Most Active Data Scientists, Free Books, Notebooks & Tutorials on Github

Analytics Vidhya Last Updated : 10 Oct, 2016

7 min read

Introduction

“Who’s your favorite data scientist?” asked the recruiter. None of the candidates could give a satisfactory answer. May be, they thought becoming a data scientist has nothing to do with following them. Is it?

Think back, when you were a kid and played sports, didn’t you admire any sports player and aimed to be like him / her, when you grow up? I am sure you did. Actually, it helped you in two ways:

They made you believe that what you are doing is possible.
Their success and popularity inspired you to set your own goals.

The path to becoming a data scientist is exhausting, just like a marathon. To ensure you don’t fall out, it is important that you keep seeking motivation from what others are doing.

In this article, I’ve listed the most active data scientist on github, so that you can follow & see what are they upto (specially projects). Also, I’ve enlisted the best github repositories, free books, notebooks to help you become better at machine learning & data science.

Most Active Data Scientists to Follow, Free Books & Tutorials on Github

Table of Content

Github’s Story (in brief)
Tutorials / Repositories
- For Starters
- For R Users
- For Python Users
- More Repositories
Free Books
Most Active Data Scientists to Follow

Github’s Story

Github is the de-facto social network for coders! You can connect, follow & learn from many successful coders and data scientists on the platform. Started in 2008, Github:

Currently serves 14 million users around the world.
More than 32 million people visit their website every month.

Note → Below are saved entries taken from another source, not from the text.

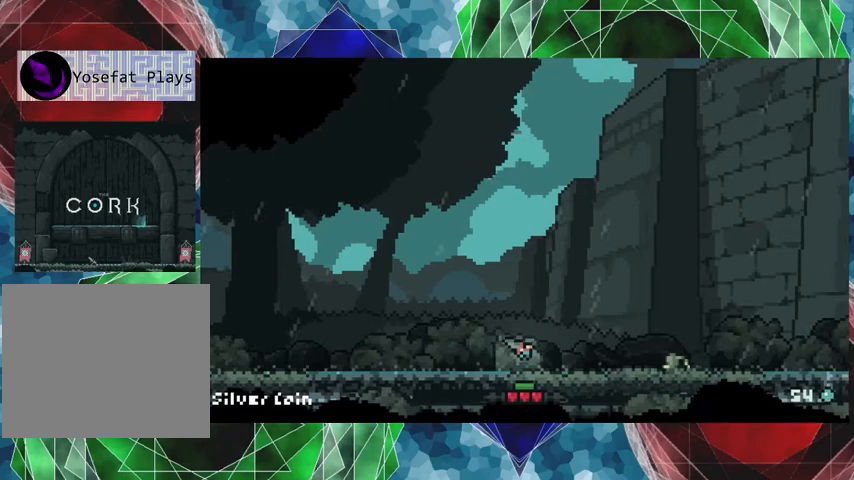
{"buttons": [], "left_stick": "center", "events": [[100, "B", "up"], [300, "Y", "down"], [400, "Y", "up"]]}
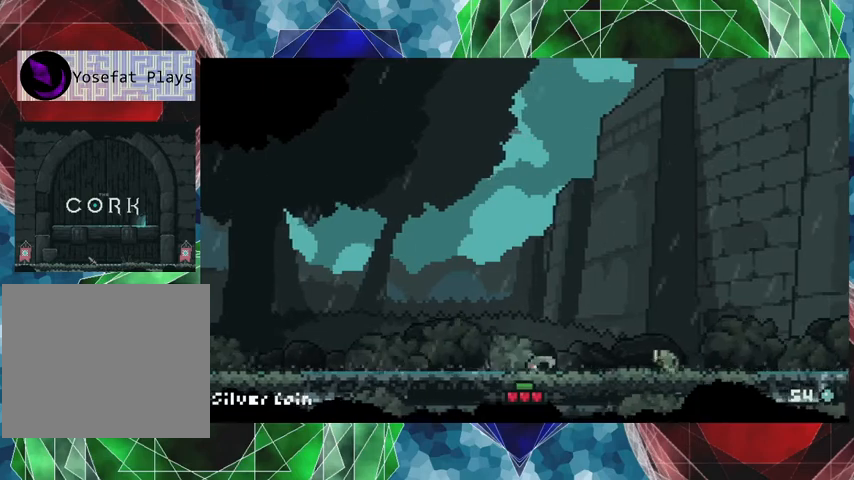
{"buttons": [], "left_stick": "center", "events": []}
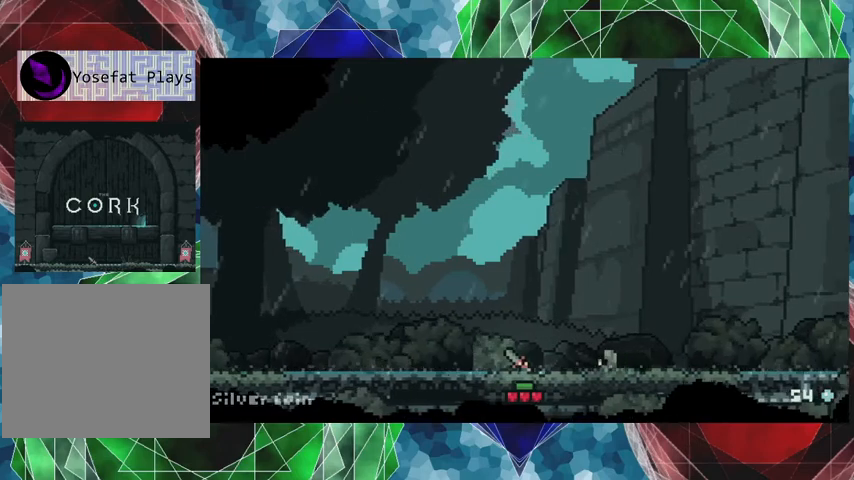
{"buttons": ["Y"], "left_stick": "center", "events": [[300, "left_stick", "right"], [400, "Y", "down"], [500, "left_stick", "center"]]}
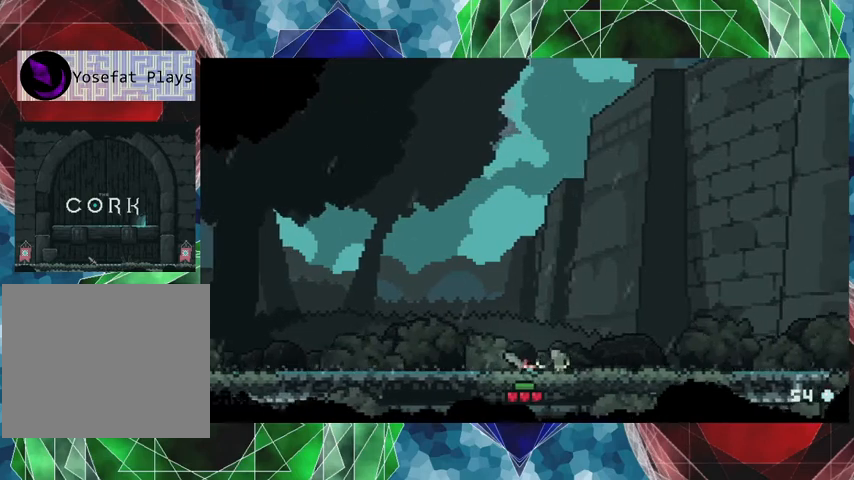
{"buttons": ["A"], "left_stick": "left", "events": [[33, "Y", "up"], [400, "left_stick", "left"], [500, "A", "down"]]}
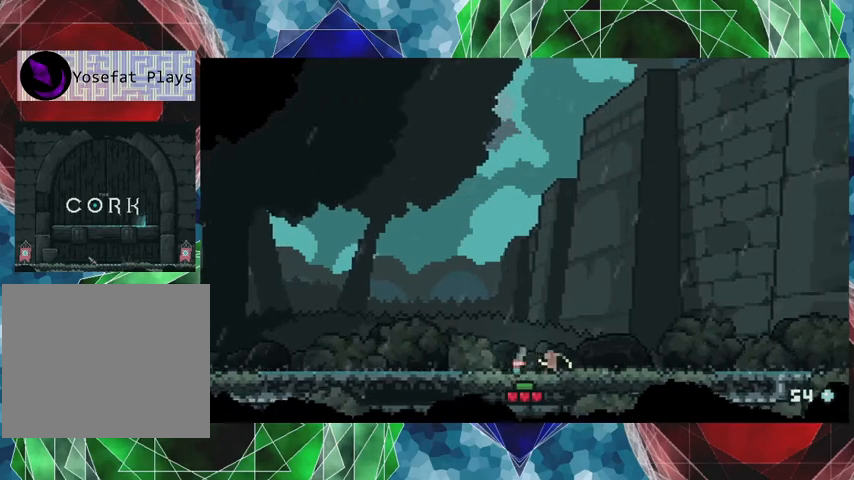
{"buttons": [], "left_stick": "center", "events": [[333, "A", "up"], [400, "left_stick", "center"]]}
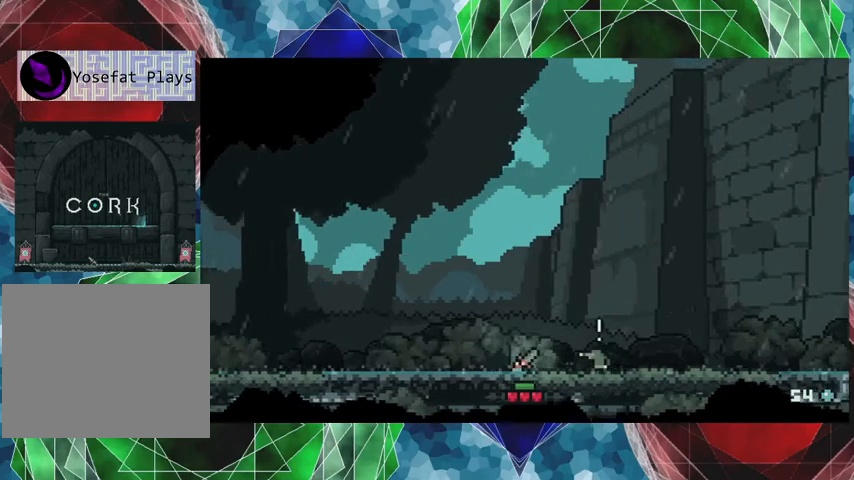
{"buttons": [], "left_stick": "center", "events": [[100, "left_stick", "right"], [266, "Y", "down"], [400, "Y", "up"], [433, "left_stick", "center"]]}
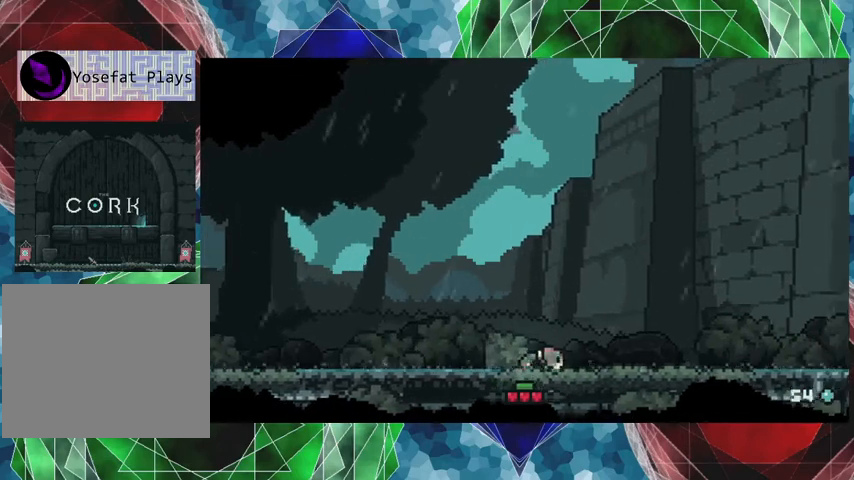
{"buttons": ["A"], "left_stick": "left", "events": [[333, "left_stick", "left"], [400, "A", "down"]]}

Though, the most common languages on GitHub are Python, PHP, Javascript Y C++; R & Python (for data science) are steadily establishing their authority. Over the years, github has become an incredible source of useful knowledge on machine learning. I was amazed to see the extent of knowledge freely available on github.

Before moving forward, check out this ~ 2 minutes video on students using Github!

Tutorials / Repositories

For Starters

Open Source Data Science – This repository encourages you to leverage open source education and become a self taught data scientist. Easier said than done. But, you need to be stay consistent in your efforts, follow the pedagogy as described. If you are a working professional, create a schedule and stick to it. If you are a student, invest as much time as you can.

Awesome Data Science – This repository familiarizes you with practical aspects of data science. It provides you data sets, ways to engage with communities, colleges etc. In addition, it has an interesting infographic section focused on job opportunities in data science industry.

For R Users

Machine Learning Packages – This repository comprises of an exhaustive list R packages for machine learning. Many a times, we find ourselves stuck at caret or e1071 packages. But, turns out there are many other ML packages which are equally powerful and can reduce our modeling time.

Awesome R – Here you’ll find all the useful resources to learn R in a comprehensive manner. Not just predictive modeling, this repository contains tutorials on building web apps, visualization, programming, database management etc. R is a multi-purpose language. Most of us confine ourselves to predictive modeling, using this repository you can explore its various sides.

Data Science in R – This repository takes you deeper into specifics of model building in R. It comprises several hot questions on topics like data exploration, data manipulation, time series analysis etc. Along side, you’ll also find additional tutorials missed in the above two repositories.

Practice H2o – If H2o has helped you in reducing computational time, you might be interested in mastering this powerful package. This repository contains practical examples (airlines delay, bad loans, Citibike demand) using which you can explore various h2o features in model building.

For Python Users

Awesome Machine Learning in Python – As evident by its name, this repository enlists all the useful tutorials on doing machine learning, computer vision, natural language processing (NLP) in python. Considering the rapidly increasing usage of python in data science, it’s a good resource if you too are trying to enhance your python skills .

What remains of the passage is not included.